__JOB__:
Answer each question from the source document below.
(a) When one node is specified for the -LOCATION option, where is the new origin?
(b) What does a NAME_TEX value of NONE yield?
(c) Which load attributes take NAME_EXT as their category?

__SOURCE DOCUMENT__:
────────

The -LOCATION option defines a new frame of reference. Here, XO, YO, and ZO are the coordinates of the new frame of reference in the part system. The orientation of the new frame is defined by either three Euler angles RX, RY, and RZ, or by up to four nodes. When using the Euler angles, the new frame orientation is determined by three successive rotations about the Z, Y, and X axes respectively. When using nodes, the location and orientation both depend upon the number of nodes specified. For one node, the orientation of the frame is the same as the part frame, but the new origin is at the specified node. For two nodes, the new origin is at the first node and the orientation is the same as that of the element system of a beam between the two nodes. For three nodes, the new origin is at the midpoint between the first two nodes, the new X axis is perpendicular to the plane formed by the nodes, and the new Y axis points from the first node to the second one specified. Finally, for four nodes, the origin is at the midpoint between the second and the fourth nodes, and the Y axis points from the fourth node toward the second one, and the X axis goes from the origin to the midpoint of the line segment connecting the first and third nodes.

The options:



     -BBC_MUL, MULT


     -CO_SCF, SCF_TYPE


     -LEN_FACTOR, FRACHOL


     -MAX_CHD_LEN, MAXCHOL


     -CHD_FIXITY, CHD_FIX


     -MIN_SCF, MIN_SCF

establish defaults for the same options on the point definition command and are discussed there.

The options:



     -COLOR, NAME_COL


     -TEXTURE, NAME_TEX, X_SCALE, Y_SCALE

define the default color and texture for the model. Here, NAME_COL is any color which has been previously defined. See the section on Colors for a discussion on defining colors. The NAME_TEX value for -TEXTURE is the name of a file in either /X/data/textures or /X/data/local/textures (here MOSES is store in /X). The X_SCALE and Y_SCALE are scale factors which will be applied to the texture. The NAME_TEX of NONE will yield a null default texture.

The options:



     -BAS_CATEGORY, NAME_BAS


     -EXT_CATEGORY, NAME_EXT

define the default Category for structural element and additional load attributes respectively. NAME_BAS will be the category for all load attributes directly associated with a structural elements and NAME_EXT will be the category for all additional load attributes unless they are specifically defined on the element or load attribute command.

The default scheme is also used for defining default properties of element classes. The material properties are set via the options:



     -SPGRAVITY, SPGR


     -DENSITY, RHO


     -EMODULUS, EMOD


     -POI_RAT, POIRAT


     -ALPHA, ALPHA


     -FYIELD, FYIELD


     -SN, TYPE(1), SN1_A, SN1_B, SN1_R, \
     TYPE(2), SN2_A, SN2_B, SN2_R, ......

────────

__DATA SECTION__:
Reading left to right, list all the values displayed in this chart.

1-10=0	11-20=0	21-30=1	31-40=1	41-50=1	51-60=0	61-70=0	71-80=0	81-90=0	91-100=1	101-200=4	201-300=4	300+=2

────────

__TASK SOLUTION__:
(a) At the specified node.
(b) A null default texture.
(c) All additional load attributes, unless they are specifically defined on the element or load attribute command.